I am not sure, but you may need the additional firmware files listed on that page.


I thought unstable was more geared toward personal use cases. Testing doesn't even get supported by the security team, that seems like a huge mistake to run as your personal workstation.


Where are you getting stuck?


Can't boot from a USB nor from the Debian installer cd (using USB CDROM drive)


I remember when I was messing around a few years ago I had to use a bootloader called refit, which is now forked to refind at http://www.rodsbooks.com/refind/

It's been too long since I used a Mac, but if someone wants to donate a recent Macbook to me I'm happy to get Debian set up and blog about it ;)


Make sure you're using the amd64 image, not the i386 one. Either the netinst or regular CD1 should work fine from a USB stick, if it's amd64.

I tried both i386 and amd64 about a week ago on my 2011 Macbook Air, and only the amd64 image booted successfully.

You shouldn't need rEFIt.


UEFI Fuck-Up.
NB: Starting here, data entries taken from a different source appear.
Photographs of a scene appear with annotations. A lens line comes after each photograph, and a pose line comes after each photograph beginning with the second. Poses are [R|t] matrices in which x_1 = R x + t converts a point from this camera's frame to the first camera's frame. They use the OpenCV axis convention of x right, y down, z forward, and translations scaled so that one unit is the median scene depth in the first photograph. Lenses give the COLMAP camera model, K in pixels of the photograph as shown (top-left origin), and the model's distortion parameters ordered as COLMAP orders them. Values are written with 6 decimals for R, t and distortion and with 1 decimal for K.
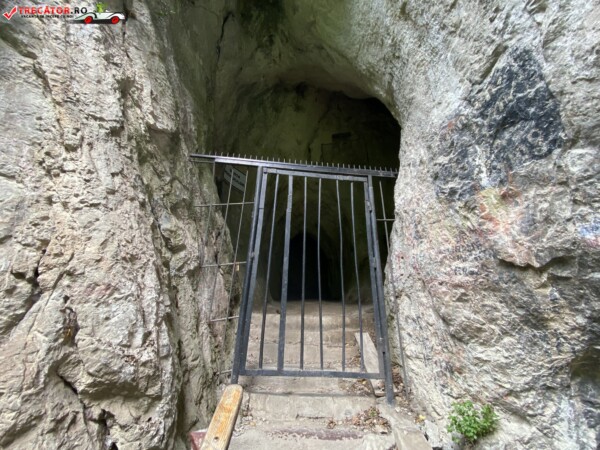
lens RADIAL K [[239.8, 0, 298.3], [0, 239.8, 227.0], [0, 0, 1]] dist [0.009504, -0.002448]
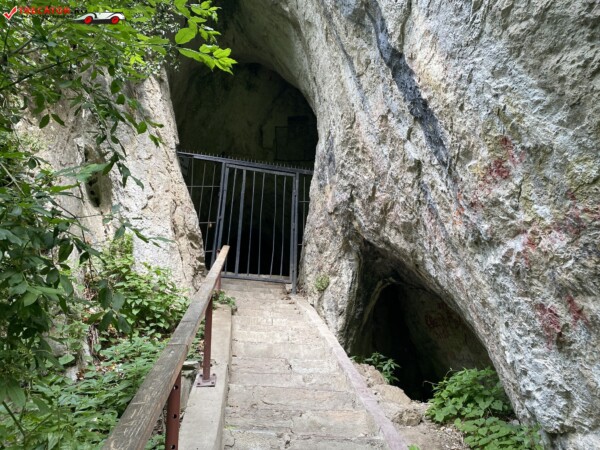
lens RADIAL K [[452.9, 0, 302.7], [0, 452.9, 227.7], [0, 0, 1]] dist [-0.010461, 0.027458]
pose [[0.990167, 0.038625, 0.134454, -0.036776], [-0.033763, 0.998697, -0.038257, 0.236244], [-0.135756, 0.033341, 0.990181, -1.794405]]
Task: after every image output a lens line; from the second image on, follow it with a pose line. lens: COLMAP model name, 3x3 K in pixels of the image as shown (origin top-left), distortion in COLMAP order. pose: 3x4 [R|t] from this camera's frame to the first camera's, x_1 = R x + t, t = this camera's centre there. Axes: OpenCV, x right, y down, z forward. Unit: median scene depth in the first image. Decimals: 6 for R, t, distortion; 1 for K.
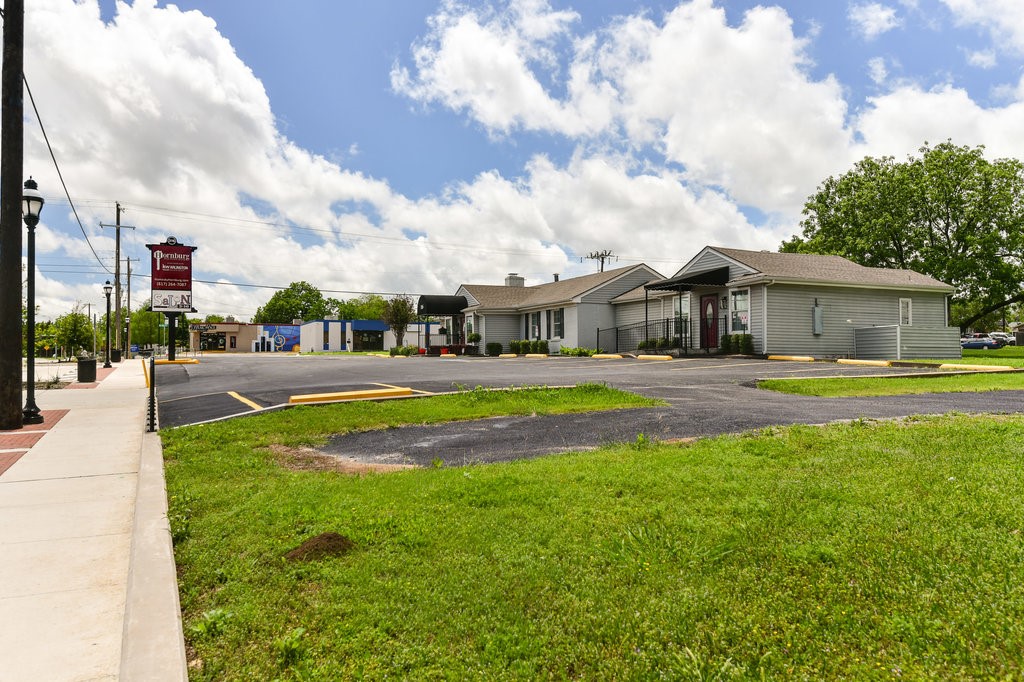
lens RADIAL K [[705.6, 0, 515.0], [0, 705.6, 343.1], [0, 0, 1]] dist [0.030776, -0.004652]
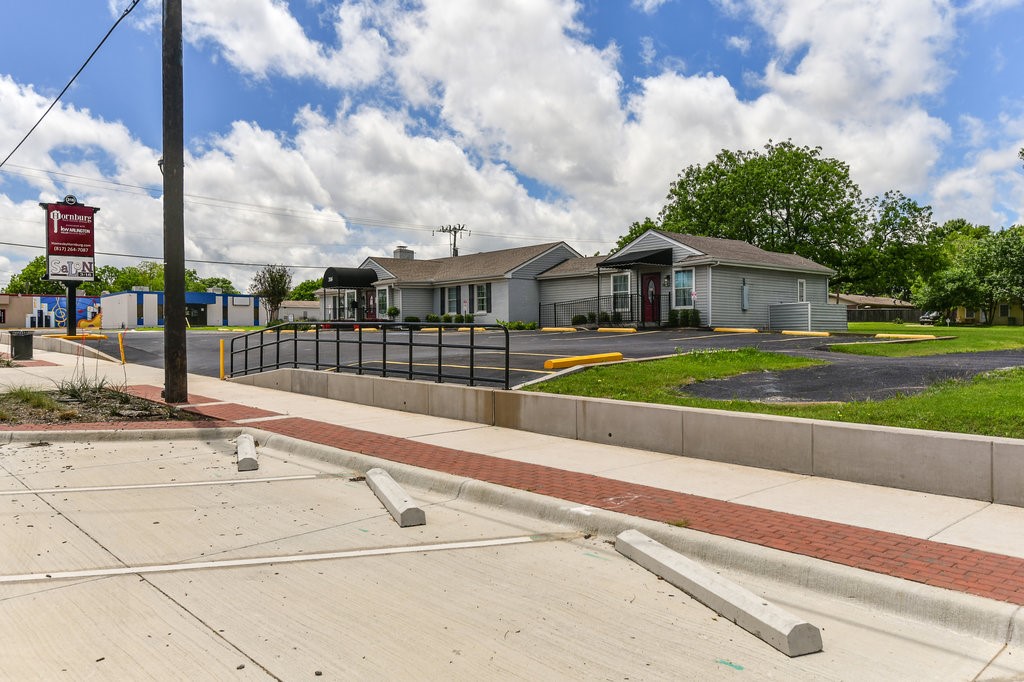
lens RADIAL K [[756.3, 0, 508.9], [0, 756.3, 333.6], [0, 0, 1]] dist [0.049704, -0.001970]
pose [[0.960811, -0.003922, 0.277178, -0.197040], [-0.001346, 0.999822, 0.018813, 0.002925], [-0.277202, -0.018449, 0.960634, -0.061980]]
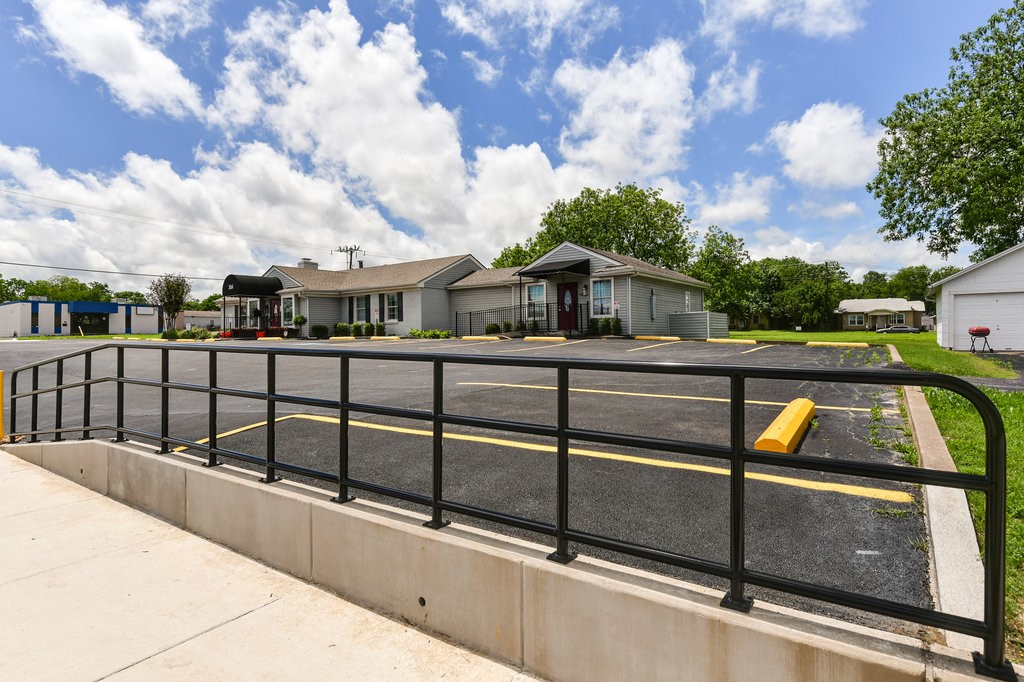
lens RADIAL K [[554.5, 0, 521.9], [0, 554.5, 332.7], [0, 0, 1]] dist [0.008791, -0.000571]
pose [[0.866157, -0.007450, 0.499717, -0.176762], [0.001350, 0.999920, 0.012567, 0.000260], [-0.499770, -0.010210, 0.866098, 0.182994]]
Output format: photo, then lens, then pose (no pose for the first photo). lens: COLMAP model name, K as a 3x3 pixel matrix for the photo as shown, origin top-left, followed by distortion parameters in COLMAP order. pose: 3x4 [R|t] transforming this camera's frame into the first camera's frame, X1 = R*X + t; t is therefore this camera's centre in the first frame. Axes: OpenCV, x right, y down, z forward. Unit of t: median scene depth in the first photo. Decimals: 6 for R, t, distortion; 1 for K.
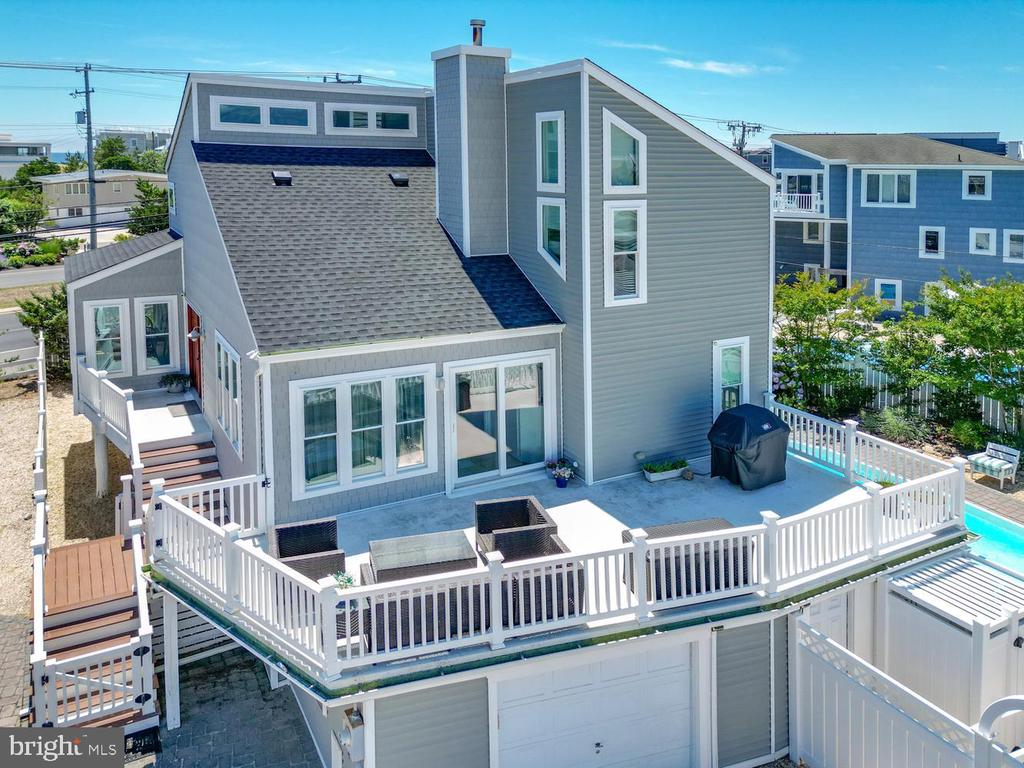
lens RADIAL K [[717.7, 0, 512.0], [0, 717.7, 384.0], [0, 0, 1]] dist [0.036423, -0.002814]
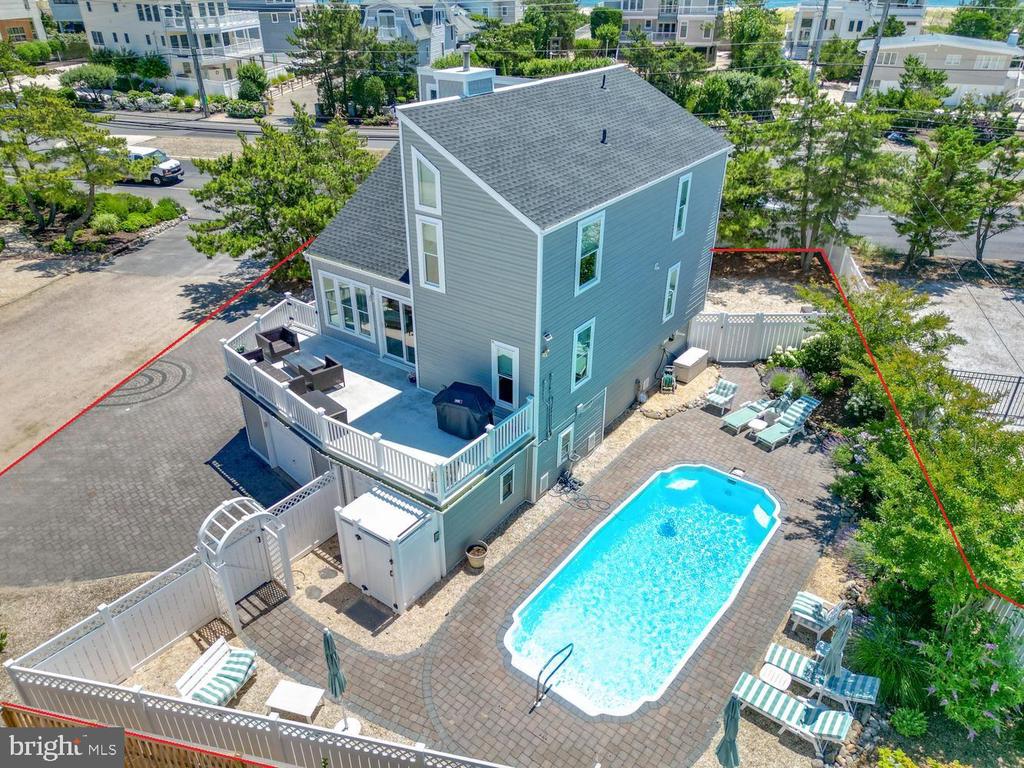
lens RADIAL K [[717.7, 0, 512.0], [0, 717.7, 384.0], [0, 0, 1]] dist [0.036423, -0.002814]
pose [[0.373156, 0.413084, -0.830733, 1.731408], [-0.241337, 0.907803, 0.343002, -0.541621], [0.895830, 0.072493, 0.438444, 0.500444]]
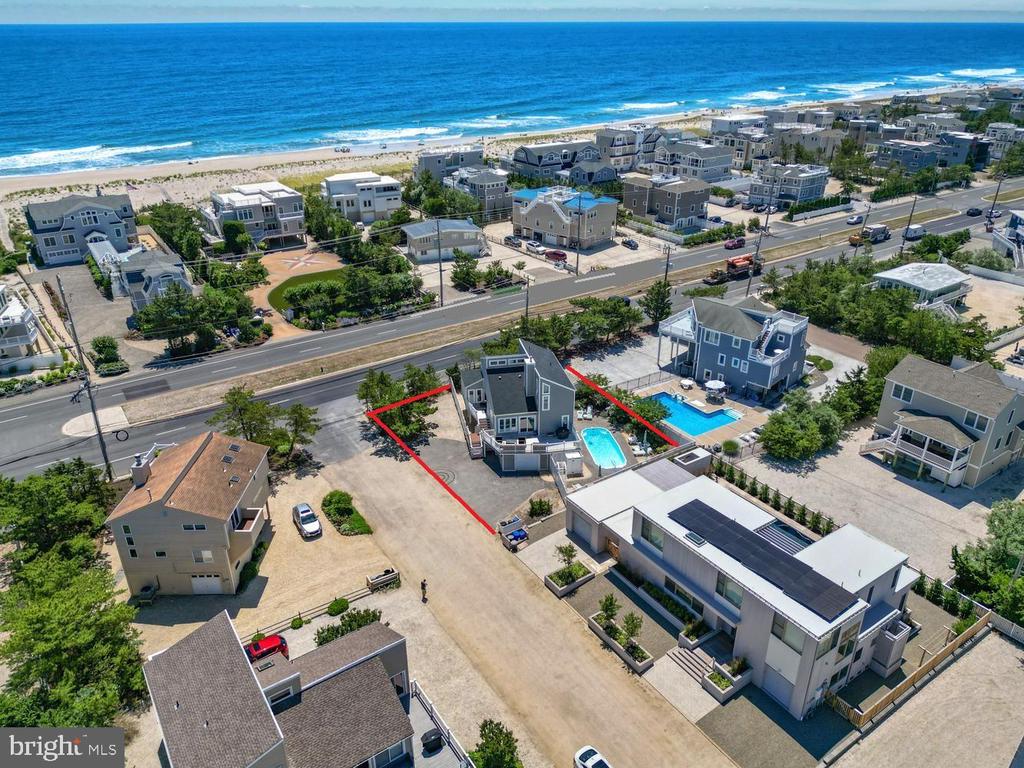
lens RADIAL K [[717.7, 0, 512.0], [0, 717.7, 384.0], [0, 0, 1]] dist [0.036423, -0.002814]
pose [[0.939698, 0.107376, -0.324711, 2.142840], [-0.054999, 0.984524, 0.166398, -1.540205], [0.337553, -0.138505, 0.931061, -5.676600]]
Or, try waiting 30-60 seconds until the Legacy-BIOS-Mode kicks in..


you have to use 64 bit and know a bit about uefi. (or give up and do lubuntu)


Are Macs different enough that the amd64 Debian installer won't boot on it?


Not sure about the airs, but on the 2011 macbook pro, you could boot a lot of things from cd, but not from USB. Apple doesn't have a very good pre-boot environment if you're not running Apple software. (No PXE, either, just their proprietary netboot)


Anybody knows if the kernel version was bumped?



The kernel version isn't going to change in the 'stable' flavour. You can backport it if you need newer features, or use one of the other flavours.


3.11 is in Wheezy backports if wanted.